The bill’s author provided additional background: “Yearly hundreds of unfounded and false complaints are filed against Peace Officers. In the Los Angeles County Sheriffs Department alone, over 500 complaints were received of which approximately 60 to 70 % were unfounded, flj] This bill will help prevent frivolous complaints which can affect the individual officer’s future. For example, a Deputy Sheriff on a list for promotion to Sergeant receives a false report of misconduct, after which his promotion is deferred until the matter is resolved. After which, the complaint being found ungrounded, the Deputy has no recourse for any financial loss due to the delay.” (Assem. Com. on Public Safety, Analysis of Assem. Bill No. 1732, supra, p. 2.) A Senate committee report explained that section 832.5 requires complaints against peace officers be investigated and the records retained for at least five years. It noted concerns with fraudulent complaints and the “adverse impact upon a deputy’s job mobility and promotional opportunity” these complaints can cause until they are resolved. (Sen. Com. on Criminal Procedure, Analysis of Assem. Bill No. 1732 (1995-1996 Reg. Sess.) pp. 2, 4.)

Thus, section 148.6 fills the gap created when the courts interpreted section 148.5 as not applying to complaints of police misconduct. But it does not merely extend section 148.5’s protection to peace officers. Section 148.5 applies only to knowingly false reports “that a felony or misdemeanor has been committed,” i.e., to reports of a criminal offense. By contrast, section 148.6 applies to all “citizens’ complaints of police misconduct during the performance of an officer’s duties that may or may not rise to the level of a criminal offense.” (San Diego Police Officers Assn. v. San Diego Police Department, supra, 76 Cal.App.4th at p. 23.) Accordingly, section 148.6 gives protection to peace officers that the Legislature has not given to others. As the Court of Appeal put it in this case, “It is not a crime to knowingly make such an accusation against a firefighter, a paramedic, a teacher, an elected official, or anyone else.”

On the other hand, as the Senate committee report noted, the Penal Code also requires that every department or agency that “employs peace officers shall establish a procedure to investigate complaints by members of the public against the personnel of these departments or agencies, and shall make a written description of the procedure available to the public,” and that *504“[c]omplaints and any reports or findings relating to these complaints shall be retained for a period of at least five years.” (§ 832.5, subds. (a), (b).) These provisions similarly apply only to complaints against peace officers. Section 832.5 does not require investigation or lengthy retention of such accusations against firefighters, paramedics, teachers, elected officials, or others.

Stored records:
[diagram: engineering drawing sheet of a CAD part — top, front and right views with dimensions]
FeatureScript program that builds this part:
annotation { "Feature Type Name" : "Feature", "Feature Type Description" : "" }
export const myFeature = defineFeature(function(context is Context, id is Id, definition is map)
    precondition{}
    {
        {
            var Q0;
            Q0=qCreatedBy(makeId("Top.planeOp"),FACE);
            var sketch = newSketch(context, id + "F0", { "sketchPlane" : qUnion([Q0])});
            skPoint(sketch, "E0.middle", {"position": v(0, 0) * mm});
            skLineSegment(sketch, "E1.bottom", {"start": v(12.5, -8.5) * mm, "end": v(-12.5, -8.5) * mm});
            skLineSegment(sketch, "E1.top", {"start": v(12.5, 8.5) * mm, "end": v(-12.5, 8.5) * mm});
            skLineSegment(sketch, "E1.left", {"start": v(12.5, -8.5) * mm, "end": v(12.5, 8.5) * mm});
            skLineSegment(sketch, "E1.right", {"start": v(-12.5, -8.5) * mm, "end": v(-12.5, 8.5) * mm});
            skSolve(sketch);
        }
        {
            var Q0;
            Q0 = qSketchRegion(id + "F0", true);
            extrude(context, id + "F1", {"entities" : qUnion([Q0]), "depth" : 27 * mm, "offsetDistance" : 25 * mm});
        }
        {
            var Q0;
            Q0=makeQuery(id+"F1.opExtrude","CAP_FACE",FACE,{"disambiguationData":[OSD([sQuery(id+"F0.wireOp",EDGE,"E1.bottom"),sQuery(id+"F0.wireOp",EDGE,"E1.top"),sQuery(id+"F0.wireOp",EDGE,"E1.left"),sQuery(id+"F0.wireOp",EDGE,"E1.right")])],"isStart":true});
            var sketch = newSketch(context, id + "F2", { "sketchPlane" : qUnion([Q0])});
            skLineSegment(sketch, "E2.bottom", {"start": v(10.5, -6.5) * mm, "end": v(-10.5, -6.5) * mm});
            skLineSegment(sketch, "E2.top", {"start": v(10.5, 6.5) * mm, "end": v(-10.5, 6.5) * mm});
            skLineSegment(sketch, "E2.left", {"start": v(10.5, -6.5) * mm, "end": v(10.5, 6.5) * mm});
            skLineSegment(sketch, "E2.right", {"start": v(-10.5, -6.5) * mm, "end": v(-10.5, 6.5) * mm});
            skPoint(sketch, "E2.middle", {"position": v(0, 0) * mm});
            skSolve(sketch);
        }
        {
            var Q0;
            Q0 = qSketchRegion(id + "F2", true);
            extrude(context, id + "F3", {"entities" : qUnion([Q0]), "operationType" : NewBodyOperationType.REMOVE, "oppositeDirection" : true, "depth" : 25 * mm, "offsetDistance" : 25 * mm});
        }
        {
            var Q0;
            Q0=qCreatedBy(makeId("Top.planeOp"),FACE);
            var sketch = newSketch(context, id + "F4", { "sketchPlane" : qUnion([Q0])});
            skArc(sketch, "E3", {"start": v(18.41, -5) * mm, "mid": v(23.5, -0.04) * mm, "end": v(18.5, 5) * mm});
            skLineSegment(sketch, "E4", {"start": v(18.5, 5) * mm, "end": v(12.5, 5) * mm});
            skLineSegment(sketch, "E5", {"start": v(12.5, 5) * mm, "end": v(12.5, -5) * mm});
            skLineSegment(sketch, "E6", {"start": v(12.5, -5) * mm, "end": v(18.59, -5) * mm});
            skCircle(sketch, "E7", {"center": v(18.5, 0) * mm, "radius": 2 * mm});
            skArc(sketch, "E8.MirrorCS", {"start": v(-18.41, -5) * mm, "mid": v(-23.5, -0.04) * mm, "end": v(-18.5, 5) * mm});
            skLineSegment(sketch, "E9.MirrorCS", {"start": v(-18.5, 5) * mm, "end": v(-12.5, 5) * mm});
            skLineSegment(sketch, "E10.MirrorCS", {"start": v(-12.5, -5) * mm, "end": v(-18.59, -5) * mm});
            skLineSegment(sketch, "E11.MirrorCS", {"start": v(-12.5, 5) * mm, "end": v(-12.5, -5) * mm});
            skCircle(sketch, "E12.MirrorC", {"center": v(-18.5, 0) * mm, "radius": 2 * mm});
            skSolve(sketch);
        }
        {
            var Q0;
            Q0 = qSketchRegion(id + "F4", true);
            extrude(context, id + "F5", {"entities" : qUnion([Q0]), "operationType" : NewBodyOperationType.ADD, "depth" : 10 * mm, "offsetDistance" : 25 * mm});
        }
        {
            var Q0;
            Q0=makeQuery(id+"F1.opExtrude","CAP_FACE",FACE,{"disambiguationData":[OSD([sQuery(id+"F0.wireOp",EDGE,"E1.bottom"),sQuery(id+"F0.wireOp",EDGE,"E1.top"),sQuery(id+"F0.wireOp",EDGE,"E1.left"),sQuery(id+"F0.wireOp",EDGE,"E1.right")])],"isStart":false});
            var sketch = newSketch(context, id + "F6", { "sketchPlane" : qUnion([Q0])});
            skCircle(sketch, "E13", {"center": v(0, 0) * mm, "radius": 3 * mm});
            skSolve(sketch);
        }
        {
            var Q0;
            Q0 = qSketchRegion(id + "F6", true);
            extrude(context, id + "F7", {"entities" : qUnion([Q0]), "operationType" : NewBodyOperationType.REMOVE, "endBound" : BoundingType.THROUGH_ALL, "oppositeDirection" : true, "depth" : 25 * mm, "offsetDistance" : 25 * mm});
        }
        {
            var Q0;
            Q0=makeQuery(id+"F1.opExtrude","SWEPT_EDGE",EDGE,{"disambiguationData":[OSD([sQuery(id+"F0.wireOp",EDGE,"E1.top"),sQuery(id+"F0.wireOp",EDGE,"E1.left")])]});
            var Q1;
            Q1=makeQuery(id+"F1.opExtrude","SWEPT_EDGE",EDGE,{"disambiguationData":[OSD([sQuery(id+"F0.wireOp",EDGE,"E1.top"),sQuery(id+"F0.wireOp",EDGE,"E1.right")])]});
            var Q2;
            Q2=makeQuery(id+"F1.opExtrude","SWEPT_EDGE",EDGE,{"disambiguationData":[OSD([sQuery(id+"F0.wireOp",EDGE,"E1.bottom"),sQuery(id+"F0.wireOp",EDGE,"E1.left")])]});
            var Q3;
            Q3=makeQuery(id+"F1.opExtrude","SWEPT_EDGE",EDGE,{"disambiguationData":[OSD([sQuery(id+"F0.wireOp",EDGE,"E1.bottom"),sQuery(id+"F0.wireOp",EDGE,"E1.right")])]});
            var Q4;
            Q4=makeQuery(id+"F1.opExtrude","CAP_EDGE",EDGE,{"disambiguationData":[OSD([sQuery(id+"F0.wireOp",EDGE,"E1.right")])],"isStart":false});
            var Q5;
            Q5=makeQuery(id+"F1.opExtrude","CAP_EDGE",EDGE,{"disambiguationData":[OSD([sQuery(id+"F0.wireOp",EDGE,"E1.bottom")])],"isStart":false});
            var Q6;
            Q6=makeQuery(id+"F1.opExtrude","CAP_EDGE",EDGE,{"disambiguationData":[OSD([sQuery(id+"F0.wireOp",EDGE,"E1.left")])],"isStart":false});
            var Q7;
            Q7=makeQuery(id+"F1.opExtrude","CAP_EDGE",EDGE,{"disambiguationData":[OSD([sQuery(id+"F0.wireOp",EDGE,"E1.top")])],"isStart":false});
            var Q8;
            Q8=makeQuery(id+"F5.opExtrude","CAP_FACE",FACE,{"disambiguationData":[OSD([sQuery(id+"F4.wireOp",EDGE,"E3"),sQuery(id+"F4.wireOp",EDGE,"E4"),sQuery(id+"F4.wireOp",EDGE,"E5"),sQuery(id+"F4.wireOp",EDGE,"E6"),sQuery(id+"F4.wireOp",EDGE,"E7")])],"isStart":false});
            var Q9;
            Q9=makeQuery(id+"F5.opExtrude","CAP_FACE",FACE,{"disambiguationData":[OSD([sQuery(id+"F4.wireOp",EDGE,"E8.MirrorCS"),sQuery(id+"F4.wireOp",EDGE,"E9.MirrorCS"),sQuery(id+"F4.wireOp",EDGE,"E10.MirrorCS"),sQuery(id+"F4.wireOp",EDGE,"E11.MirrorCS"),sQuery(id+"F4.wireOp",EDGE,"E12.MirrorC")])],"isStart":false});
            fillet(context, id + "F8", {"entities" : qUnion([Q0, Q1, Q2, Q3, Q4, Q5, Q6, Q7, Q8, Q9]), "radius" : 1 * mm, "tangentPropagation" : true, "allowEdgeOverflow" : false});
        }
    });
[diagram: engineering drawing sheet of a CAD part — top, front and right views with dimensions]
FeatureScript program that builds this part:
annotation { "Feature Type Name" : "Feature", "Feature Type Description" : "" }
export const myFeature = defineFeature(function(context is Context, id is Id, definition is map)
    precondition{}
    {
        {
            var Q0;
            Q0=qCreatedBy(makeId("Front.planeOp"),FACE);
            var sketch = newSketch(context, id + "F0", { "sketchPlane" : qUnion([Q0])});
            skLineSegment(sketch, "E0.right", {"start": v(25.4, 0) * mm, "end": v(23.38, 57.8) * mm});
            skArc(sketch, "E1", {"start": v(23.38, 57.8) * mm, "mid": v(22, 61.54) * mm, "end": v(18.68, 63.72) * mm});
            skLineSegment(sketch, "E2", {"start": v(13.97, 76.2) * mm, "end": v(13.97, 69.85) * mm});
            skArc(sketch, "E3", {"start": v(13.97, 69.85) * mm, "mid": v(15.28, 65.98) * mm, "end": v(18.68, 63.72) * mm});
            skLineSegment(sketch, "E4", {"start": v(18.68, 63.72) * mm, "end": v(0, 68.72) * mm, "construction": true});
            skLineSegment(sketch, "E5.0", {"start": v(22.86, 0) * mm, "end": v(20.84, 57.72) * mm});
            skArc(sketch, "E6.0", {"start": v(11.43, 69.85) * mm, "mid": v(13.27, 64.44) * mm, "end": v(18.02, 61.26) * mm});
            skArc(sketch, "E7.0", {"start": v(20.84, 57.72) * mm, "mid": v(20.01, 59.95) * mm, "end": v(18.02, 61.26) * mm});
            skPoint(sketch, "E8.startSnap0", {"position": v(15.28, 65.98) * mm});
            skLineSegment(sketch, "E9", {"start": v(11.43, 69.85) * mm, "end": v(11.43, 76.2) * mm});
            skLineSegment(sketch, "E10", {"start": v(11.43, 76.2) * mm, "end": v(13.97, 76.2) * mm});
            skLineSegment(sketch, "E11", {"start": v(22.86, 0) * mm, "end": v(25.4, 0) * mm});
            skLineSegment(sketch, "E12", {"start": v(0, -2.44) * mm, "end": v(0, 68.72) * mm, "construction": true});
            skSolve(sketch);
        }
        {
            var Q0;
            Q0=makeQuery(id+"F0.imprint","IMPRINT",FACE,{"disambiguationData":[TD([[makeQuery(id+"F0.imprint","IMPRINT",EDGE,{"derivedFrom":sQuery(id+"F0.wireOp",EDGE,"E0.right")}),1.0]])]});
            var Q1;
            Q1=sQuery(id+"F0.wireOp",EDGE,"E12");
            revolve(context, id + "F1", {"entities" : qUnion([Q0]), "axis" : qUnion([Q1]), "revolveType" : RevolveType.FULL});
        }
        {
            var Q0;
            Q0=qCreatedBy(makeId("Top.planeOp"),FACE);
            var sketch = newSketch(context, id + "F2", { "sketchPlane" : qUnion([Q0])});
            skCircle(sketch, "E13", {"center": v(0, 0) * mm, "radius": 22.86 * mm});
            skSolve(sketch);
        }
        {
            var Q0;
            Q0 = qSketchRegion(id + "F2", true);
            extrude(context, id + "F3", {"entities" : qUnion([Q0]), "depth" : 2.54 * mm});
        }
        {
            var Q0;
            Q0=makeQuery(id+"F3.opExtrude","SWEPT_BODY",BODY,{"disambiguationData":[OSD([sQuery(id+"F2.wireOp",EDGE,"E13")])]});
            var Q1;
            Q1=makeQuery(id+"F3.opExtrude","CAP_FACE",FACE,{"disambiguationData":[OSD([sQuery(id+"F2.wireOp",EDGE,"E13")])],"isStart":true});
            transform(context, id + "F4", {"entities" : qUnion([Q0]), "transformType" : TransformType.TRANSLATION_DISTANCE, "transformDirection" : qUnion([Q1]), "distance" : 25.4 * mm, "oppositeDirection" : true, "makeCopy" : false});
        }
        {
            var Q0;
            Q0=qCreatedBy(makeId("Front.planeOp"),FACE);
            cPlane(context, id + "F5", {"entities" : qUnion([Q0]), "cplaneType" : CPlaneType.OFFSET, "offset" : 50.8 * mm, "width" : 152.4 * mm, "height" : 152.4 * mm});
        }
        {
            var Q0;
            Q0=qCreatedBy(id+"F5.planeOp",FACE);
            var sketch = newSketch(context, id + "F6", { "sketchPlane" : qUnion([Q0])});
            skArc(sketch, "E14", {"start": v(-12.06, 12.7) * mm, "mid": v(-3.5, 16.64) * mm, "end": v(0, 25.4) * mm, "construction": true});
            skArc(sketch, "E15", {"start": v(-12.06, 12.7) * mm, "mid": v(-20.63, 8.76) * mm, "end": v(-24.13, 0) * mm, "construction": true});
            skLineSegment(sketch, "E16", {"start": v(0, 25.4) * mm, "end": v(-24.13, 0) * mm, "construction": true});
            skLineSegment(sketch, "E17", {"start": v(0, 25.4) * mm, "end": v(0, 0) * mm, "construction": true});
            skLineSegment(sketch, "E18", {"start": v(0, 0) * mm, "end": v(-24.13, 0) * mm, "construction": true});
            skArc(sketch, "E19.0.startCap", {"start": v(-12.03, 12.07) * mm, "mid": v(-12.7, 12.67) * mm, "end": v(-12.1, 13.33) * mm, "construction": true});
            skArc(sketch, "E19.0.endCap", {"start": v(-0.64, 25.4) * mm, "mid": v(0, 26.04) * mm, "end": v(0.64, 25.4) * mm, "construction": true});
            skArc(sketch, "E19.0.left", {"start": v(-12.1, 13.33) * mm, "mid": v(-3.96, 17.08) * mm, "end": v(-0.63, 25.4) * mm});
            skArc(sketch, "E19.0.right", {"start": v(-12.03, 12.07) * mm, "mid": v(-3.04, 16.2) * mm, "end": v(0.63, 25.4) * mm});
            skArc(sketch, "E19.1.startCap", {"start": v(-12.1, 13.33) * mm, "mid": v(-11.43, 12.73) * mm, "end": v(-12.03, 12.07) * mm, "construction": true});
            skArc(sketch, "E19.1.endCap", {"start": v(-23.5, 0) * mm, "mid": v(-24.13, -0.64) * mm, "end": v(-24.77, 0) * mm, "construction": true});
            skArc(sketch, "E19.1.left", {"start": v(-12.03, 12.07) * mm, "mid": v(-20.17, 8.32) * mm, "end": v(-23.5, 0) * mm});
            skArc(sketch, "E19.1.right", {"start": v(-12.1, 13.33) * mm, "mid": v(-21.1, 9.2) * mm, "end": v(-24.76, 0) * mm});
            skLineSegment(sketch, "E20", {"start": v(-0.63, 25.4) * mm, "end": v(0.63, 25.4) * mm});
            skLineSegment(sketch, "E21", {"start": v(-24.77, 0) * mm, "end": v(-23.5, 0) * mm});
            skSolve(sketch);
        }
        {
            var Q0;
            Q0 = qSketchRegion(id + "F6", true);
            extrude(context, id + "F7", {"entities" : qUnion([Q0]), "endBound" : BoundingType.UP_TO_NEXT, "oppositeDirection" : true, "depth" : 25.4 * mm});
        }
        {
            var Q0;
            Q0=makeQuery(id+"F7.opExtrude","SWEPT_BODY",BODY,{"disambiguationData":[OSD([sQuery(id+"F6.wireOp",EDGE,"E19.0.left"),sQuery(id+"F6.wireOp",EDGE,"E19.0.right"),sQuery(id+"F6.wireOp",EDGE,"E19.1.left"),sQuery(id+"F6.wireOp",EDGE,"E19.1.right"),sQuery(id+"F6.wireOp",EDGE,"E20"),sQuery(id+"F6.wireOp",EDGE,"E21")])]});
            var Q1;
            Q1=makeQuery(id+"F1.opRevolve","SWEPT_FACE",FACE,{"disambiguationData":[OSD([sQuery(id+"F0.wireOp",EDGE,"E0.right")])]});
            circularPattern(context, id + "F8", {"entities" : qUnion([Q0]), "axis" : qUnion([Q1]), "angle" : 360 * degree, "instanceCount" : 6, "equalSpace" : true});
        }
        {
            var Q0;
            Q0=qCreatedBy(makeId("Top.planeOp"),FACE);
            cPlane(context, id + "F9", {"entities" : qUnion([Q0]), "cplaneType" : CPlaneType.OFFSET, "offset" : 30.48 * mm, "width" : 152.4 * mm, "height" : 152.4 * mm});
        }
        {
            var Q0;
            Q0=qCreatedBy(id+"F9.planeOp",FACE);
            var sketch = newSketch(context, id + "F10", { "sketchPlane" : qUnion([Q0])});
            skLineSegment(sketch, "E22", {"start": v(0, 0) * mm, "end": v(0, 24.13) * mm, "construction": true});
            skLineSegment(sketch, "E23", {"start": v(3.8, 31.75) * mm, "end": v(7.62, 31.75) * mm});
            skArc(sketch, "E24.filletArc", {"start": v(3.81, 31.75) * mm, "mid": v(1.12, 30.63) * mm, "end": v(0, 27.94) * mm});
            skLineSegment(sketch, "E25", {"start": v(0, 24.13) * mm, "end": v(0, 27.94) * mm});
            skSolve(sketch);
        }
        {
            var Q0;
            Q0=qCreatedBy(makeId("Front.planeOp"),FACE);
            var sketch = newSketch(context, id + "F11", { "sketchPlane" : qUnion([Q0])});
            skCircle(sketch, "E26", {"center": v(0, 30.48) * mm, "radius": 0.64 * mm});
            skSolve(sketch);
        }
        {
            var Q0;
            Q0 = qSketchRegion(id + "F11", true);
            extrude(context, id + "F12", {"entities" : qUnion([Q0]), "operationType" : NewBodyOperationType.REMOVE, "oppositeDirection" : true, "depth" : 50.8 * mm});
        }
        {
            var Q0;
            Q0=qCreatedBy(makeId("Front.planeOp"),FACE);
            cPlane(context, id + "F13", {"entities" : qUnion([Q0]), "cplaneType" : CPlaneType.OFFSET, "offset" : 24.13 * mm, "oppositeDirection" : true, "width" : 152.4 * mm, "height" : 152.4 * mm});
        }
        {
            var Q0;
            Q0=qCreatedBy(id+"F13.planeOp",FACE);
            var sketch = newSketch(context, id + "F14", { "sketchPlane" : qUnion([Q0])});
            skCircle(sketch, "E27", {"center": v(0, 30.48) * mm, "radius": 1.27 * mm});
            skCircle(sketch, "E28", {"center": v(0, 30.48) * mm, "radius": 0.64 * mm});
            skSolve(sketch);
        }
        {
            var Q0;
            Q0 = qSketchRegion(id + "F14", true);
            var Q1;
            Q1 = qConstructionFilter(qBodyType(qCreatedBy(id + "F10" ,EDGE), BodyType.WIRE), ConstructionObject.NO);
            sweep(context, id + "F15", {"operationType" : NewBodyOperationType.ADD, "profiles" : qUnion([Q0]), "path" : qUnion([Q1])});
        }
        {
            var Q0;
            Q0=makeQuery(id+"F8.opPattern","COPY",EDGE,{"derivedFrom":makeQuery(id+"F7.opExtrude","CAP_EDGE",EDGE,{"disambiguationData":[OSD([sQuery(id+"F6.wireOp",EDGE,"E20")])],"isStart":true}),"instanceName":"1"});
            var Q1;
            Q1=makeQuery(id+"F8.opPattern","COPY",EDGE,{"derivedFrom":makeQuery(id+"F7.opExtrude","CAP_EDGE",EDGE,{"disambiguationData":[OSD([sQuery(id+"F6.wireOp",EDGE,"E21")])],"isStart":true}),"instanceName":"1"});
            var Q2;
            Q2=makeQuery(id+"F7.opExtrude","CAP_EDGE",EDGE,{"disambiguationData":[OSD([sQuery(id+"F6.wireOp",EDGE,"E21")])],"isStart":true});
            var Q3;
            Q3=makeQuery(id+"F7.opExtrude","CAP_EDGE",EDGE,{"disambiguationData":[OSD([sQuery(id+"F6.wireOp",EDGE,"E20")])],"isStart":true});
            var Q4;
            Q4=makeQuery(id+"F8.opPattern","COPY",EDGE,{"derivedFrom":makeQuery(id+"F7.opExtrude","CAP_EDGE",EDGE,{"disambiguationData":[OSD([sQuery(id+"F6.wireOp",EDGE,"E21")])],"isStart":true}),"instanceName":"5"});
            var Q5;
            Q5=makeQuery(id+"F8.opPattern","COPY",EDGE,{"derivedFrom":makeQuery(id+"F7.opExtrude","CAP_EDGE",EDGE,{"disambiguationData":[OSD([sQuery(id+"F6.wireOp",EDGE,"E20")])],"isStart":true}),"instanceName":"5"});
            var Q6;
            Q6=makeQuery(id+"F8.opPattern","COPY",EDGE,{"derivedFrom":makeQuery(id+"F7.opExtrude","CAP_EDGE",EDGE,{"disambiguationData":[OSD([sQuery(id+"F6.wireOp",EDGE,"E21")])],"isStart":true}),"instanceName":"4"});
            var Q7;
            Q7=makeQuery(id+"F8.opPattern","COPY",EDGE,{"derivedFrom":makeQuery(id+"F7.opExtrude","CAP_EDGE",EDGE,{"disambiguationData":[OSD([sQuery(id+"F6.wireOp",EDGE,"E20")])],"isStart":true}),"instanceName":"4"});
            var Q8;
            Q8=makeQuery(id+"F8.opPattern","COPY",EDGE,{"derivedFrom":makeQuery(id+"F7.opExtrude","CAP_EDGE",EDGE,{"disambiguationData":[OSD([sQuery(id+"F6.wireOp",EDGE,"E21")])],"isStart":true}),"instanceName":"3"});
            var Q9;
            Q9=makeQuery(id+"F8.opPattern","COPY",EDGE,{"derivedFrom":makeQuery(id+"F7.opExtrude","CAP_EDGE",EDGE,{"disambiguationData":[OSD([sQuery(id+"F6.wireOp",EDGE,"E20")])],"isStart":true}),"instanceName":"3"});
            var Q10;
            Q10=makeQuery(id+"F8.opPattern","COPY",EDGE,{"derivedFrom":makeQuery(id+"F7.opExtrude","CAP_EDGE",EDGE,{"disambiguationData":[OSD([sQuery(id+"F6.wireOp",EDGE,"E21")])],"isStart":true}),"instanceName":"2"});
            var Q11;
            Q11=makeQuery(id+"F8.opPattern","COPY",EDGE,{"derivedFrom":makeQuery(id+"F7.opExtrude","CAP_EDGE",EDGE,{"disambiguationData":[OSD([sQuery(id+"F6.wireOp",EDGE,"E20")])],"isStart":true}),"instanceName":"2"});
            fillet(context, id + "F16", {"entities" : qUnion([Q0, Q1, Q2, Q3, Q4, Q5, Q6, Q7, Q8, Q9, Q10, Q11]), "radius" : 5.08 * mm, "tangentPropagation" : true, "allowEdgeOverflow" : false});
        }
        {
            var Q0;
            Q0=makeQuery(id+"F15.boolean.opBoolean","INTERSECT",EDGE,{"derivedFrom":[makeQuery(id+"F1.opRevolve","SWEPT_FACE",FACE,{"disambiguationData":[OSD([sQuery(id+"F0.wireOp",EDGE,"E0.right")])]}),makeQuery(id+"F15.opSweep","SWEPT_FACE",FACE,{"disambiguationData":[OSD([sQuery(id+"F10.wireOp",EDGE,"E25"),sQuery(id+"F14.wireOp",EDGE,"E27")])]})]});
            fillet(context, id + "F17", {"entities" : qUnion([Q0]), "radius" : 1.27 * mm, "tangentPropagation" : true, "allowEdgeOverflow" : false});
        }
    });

Problems:
**1)** For the passage on complaints against peace officers, state whether each statement agrees with it (yes or no) and quote the words that decide it. (a) Section 148.5 covers only knowingly false reports that a felony or misdemeanor has been committed. (b) Section 832.5 requires complaint records to be kept for at least ten years. (c) Section 832.5 requires investigation of accusations made against teachers.
**2)** In the passage on complaints against peace officers, about what share of the complaints received by the Los Angeles County Sheriffs Department were unfounded?

Solutions by task:
**1)**
(a) Yes: "Section 148.5 applies only to knowingly false reports “that a felony or misdemeanor has been committed,”"
(b) No: "shall be retained for a period of at least five years."
(c) No: "Section 832.5 does not require investigation or lengthy retention of such accusations against firefighters, paramedics, teachers, elected officials, or others."

**2)** Approximately 60 to 70 percent of the over 500 complaints received.